In today’s episode, Nichols and Newman continue their conversation with historian April Holm about the 1948 bestseller Cheaper by the Dozen, focusing on our cultural fascination with big families, plus their built-in patriarchal structures.
From the episode:
Sandra Newman: I think it’s sort of interesting that there’s this fascination with large families that are—at least in our culture, maybe it’s cross-cultural—but when I thought about it, there are so many cultural artifacts that are based on the fantasy of a large family, from the Waltons to, I don’t know if anyone even remembers this TV show, Eight is Enough, which was about a family of eight children, and then Cheaper by the Dozen and all of the other books that we were talking about. There seems to be some kind of yearning for that atmosphere of having an entire clan around you.
Catherine Nichols: Sandy, you probably know a lot more about this than I do, but I was reading that the idea of the pre-Revolution Russian family Christmas was a huge cultural production, The Nutcracker being just one of the elements of what a big deal this was for people who had lived through the Russian Revolution and then everything that came after it in the Soviet Union. And it kind of has that feeling of like, if these people have just lived through World War II, they need to create essentially The Nutcracker about their own childhood.
Sandra Newman: Yeah, I discovered a review of the original 1950 film at The New York Times written by someone with the wonderful period name of Bosley Crowther—which we can all agree that at least we do miss names like Bosley Crowther—but he described it as “a pean to filial piety and a blissfully comforting display of the authority which a strong-minded poppa has over 12 respectful kids.” So that’s how it was seen at the time.

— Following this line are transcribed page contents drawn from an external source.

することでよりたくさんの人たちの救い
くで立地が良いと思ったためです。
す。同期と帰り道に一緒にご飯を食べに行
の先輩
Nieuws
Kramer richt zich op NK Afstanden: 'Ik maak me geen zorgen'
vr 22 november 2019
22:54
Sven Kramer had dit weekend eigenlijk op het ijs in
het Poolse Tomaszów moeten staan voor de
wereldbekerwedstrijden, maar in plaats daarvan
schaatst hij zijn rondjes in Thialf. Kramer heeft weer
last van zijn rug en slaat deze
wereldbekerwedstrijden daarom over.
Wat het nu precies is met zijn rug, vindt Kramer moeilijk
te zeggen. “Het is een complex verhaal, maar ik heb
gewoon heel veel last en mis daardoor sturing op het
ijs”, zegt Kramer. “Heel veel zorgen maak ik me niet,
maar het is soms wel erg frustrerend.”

And it’s true, it’s a blissfully comforting display. Is it true? I don’t know. But it’s definitely blissfully comforting.

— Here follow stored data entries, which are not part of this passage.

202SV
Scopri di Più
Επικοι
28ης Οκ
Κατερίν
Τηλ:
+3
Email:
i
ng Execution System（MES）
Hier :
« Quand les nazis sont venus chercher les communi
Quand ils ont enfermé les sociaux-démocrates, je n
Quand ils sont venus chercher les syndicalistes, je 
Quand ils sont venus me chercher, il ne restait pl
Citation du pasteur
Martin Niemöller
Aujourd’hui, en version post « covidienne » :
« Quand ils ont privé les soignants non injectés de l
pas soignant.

April Holm: Yeah, I mean, Sandra, you were talking about some TV shows, but there was this whole spate of reality television around big families as well. Like the Duggar family and the ones that had all the triplets or something and ended up with a bunch of kids.
Catherine Nichols: Oh, Jon and Kate Plus Eight.
April Holm: Yes, yes. And I think that maybe that is also—I mean, especially with the ones that are conservative evangelical Christian families—it might be that that blissful control of a strong patriarch or whatever is exactly the vibe those families were going for. So maybe the appeal still exists for a lot of people even now. I know that is on television still.
Catherine Nichols: I think that was why that last chapter surprised me, is because I was thinking if one of the oldest Duggar children had been like, actually, I want to be a flapper, they wouldn’t have just been like, oh, sure, great. That’s fantastic, honey, go get ’em. That why that struck me as almost the key to the whole book, was that they were capable of being so confident that they were even able to be flexible at the end. Even though they had not been flexible ever up until that point.
Sandra Newman: The difference between now and 1948, really, is that it is unimaginable that if anyone published this book now about a family with 12 children and how happy it all was that one of the other kids wouldn’t have cashed in by writing the anti–Cheaper by the Dozen, which is just about what an abusive train wreck the whole enterprise was.
April Holm is assistant professor of history and associate director of the Center for Civil War Research at the University of Mississippi. She is a social and political historian of the nineteenth century United States, specializing in religion and morality, sectionalism and nationalism, and the politics of slavery.
Sandra Newman is the author of the novels The Only Good Thing Anyone Has Ever Done, shortlisted for the Guardian First Book Award, Cake, and The Country of Ice Cream Star, longlisted for the Baileys Women’s Prize for Fiction and named one of the best books of the year by the Washington Post and NPR. She is the author of the memoir Changeling as well as several other nonfiction books. Her work has appeared in Harper’s and Granta, among other publications. She lives in New York City.
Catherine Nichols is a freelance writer whose work has appeared in Jezebel and The Seattle Review, among others. She lives in Boston.